# WORK INSTRUCTION
Within the entries below, every line containing "Jetzt" is to be copied.
Top of INPUT
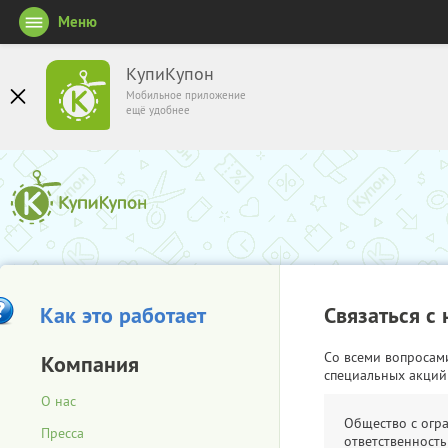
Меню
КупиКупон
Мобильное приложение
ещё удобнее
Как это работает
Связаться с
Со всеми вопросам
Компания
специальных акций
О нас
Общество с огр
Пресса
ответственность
Bottom of INPUT
Top of INPUT
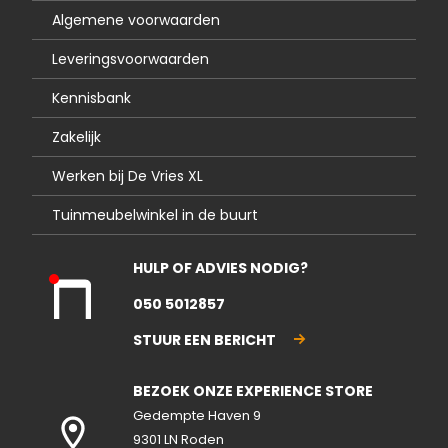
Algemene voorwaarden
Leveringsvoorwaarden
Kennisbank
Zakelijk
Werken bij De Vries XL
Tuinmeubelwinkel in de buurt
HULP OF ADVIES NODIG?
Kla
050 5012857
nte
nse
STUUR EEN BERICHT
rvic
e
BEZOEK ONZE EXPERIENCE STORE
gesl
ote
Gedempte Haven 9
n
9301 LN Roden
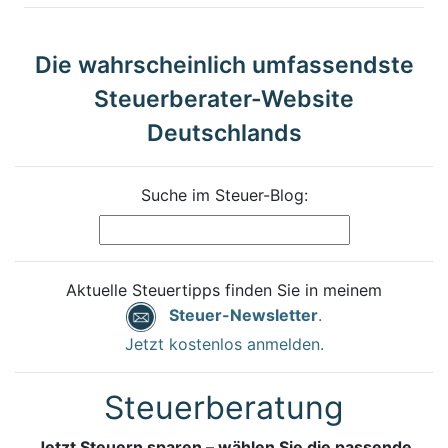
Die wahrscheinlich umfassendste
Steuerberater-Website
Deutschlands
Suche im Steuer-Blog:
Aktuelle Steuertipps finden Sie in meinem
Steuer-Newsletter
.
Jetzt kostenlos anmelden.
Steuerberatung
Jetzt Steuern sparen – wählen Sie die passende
Bottom of INPUT
# RESPONSE TO THIS EXERCISE
Jetzt kostenlos anmelden.
Jetzt Steuern sparen – wählen Sie die passende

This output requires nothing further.